Aujourd’hui, en matière de vermifuges chimiques, il faut freiner des 4 fers. Les vétérinaires en témoignent : Papy Parasite fait de la résistance. Plus grave encore, la résistance des parasites à ces médicaments se manifeste dans tout le troupeau et est transmis de façon génétique ! Et on peut leur faire confiance à nos vétérinaires, ils sont aux premières lignes. Ainsi constatent-ils que le nombre de coliques n’a cessé d’augmenter ces dernières années. Certains vers ont acquis la capacité de résister à des doses de vermifuges normalement mortelles pour les individus de leur espèce.


ARRETONS LES TRAITEMENTS A L’AVEUGLE

Arrêtons d’utiliser des médicaments non appropriés ou à traiter inutilement des chevaux  peu ou pas parasités. Car donner des vermifuges à son cheval, c’est d’abord et avant tout un acte médical. Ce ne peut être pris à la légère ! Malheureusement aujourd’hui, c’est devenu un acte banal…

 

D’où l’importance d’une  analyse de crottins régulière – appellée coproscopie. Car de nombreux chevaux adultes sont naturellement résistants aux parasites ! Encore faut-il savoir lesquels… L’essentiel est de donc faire plusieurs coproscopies par an sur son cheval avant de vermifuger à tort et à travers. Car il faut entre 12 à 18 mois pour qu'un cheval se refasse une  flore intestinale complète après un vermifuge chimique !

L’EQUILIBRE PARASITAIRE

Le premier réflexe à avoir est de préserver un sain équilibre. Plutôt que de tout réduire à néant à grand renfort de vermifuges artificiels, la solution passe par une meilleure régulation grâce aux vermifuges naturels. C’est le surplus de vers qui passe à la trappe, pas l’ensemble. Ainsi, votre compagnon peut développer à son aise une précieuse immunité, en laissant agir ses intestins.

LA SOLUTION EXISTE DEPUIS DES MILLENAIRES

La solution ? Des vermifuges naturels, constitués d’un subtil mélange de plantes. Pas de l’automédication bien sûr, des produits de médecines alternative dûment testés. Et ce, de longue date. Ce même cocktail de plantes que votre cheval en liberté aurait recherché lui-même dans la nature ! Ainsi, sa flore est conservée intacte et son immunité ne baisse pas.

 

Deux types de vermifuges naturels sont le plus souvent proposés :

-          les vermifuges naturels sous forme de pâte (huiles essentielles)

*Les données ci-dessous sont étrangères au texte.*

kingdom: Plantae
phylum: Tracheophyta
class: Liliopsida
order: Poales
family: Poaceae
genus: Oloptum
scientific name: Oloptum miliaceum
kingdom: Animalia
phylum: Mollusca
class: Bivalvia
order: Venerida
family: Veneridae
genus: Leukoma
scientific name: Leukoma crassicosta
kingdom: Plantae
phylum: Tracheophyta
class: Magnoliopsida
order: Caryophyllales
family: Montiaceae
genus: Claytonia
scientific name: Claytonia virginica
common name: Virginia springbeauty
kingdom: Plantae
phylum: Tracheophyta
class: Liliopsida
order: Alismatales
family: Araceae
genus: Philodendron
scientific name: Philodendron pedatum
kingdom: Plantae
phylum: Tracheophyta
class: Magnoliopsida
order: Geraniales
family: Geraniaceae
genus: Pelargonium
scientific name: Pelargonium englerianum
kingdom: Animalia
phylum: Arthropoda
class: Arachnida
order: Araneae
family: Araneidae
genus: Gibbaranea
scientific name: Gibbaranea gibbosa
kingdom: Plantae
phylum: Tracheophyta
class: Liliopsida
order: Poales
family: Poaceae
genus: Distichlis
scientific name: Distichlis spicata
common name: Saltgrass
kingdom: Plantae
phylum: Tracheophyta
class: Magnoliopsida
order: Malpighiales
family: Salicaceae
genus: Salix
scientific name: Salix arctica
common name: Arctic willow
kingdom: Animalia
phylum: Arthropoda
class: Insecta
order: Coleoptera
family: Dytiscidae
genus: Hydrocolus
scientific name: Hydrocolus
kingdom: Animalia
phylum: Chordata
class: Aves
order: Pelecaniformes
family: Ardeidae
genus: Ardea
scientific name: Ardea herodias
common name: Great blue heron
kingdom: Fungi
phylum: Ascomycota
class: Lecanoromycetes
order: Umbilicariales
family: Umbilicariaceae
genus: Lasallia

-          les vermifuges naturels en granules (extraits de plantes).

 

Vous hésitez encore (comme malheureusement 75% des propriétaires équins aujourd’hui) ? Alternez le vermifuge naturel avec un vermifuge chimique. Et faites au moins deux coproscopies par année pour voir où en est votre cheval.  Vous verrez très vite que le résultat sera déjà efficace. Et moins agressif.

Vous l’aurez compris, quand on aime la terre et les chevaux, un retour à la nature est toujours bienvenu. Et ici, même indispensable. A nous de préserver ce bel équilibre entre le cheval et les plantes. Car depuis des millénaires, nos compagnons ont toujours trouvé leurs remèdes dans la nature.